E3S Web Conf.
Volume 306, 2021The First International Conference on Assessment and Development of Agricultural Innovation (1st ICADAI 2021)
|Number of page(s)||7|
|Section||Agricultural Social Economics and Policy|
|Published online||24 September 2021|
Partnership schemes in implementing mandatory garlic planting rules for importers: the case in East Lombok, Magelang, and Temanggung
1 School of Agriculture and Food Science, The University of Queensland, 4343, Queensland, Australia
2 Indonesian Center for Horticulture Research and Development, 16111, Jawa Barat, Indonesia
2 Indonesian Citrus and Subtropical Fruits Research Institute, 65327, Jawa Timur, Indonesia
* Corresponding author: firstname.lastname@example.org
National statistical data shows that almost all of Indonesia’s garlic needs are imported from other countries. Local production is only less than 10% of the total national demand for garlic. The Indonesian government is currently working to increase national garlic production in order to reduce imports dependency. One of the efforts taken is to increase the planting area through mandatory planting regulations for garlic importers. Every importer is required to grow garlic in Indonesia, which, if converted, is equivalent to five per cent of the total imported garlic.

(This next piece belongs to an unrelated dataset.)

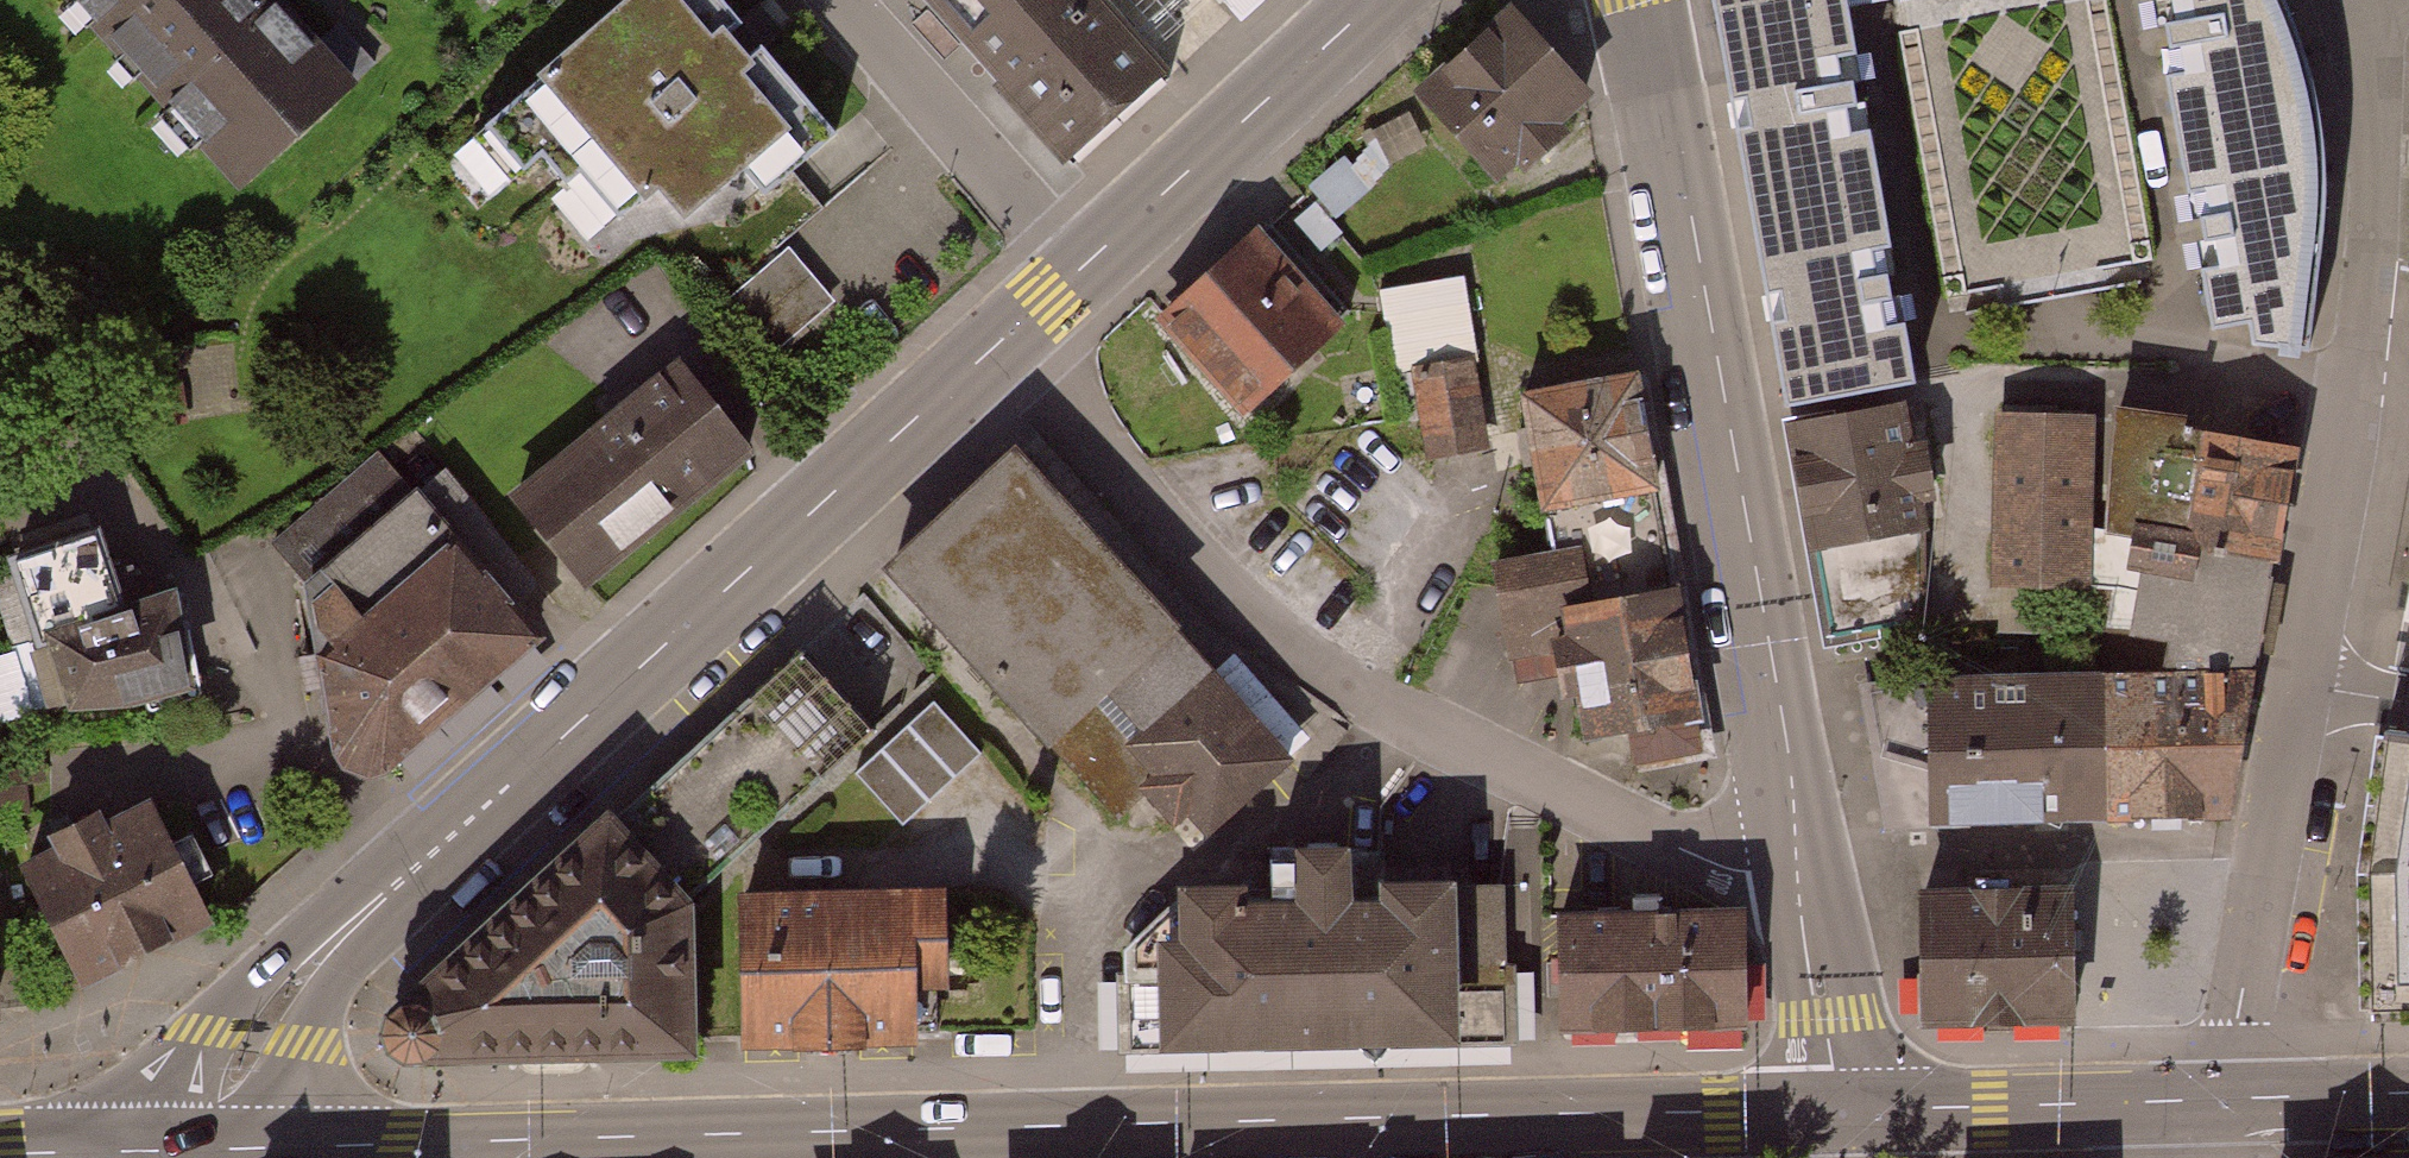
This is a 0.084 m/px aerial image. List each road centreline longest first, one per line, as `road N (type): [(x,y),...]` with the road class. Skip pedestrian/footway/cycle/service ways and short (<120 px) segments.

Importers are given freedom regarding the planting mechanism, whether to plant by themselves or through the partnership scheme with farmers. Particularly for the partnership scheme with farmers, it is necessary to study a partnership scheme that is mutually beneficial for both parties. A study was conducted in 2018 as part of a horticultural development policy analysis research to examine the effectiveness of cooperation in implementing mandatory garlic planting regulations for importers. This research was conducted in three locations, East Lombok, Magelang, and Temanggung. This study found that each of the three locations has different cooperation schemes. Farmers are interested in forming partnerships with importers for several reasons: certainty of obtaining seeds and operational costs, and other reasons such as marketing certainty and the opportunity to get cultivation technology assistance.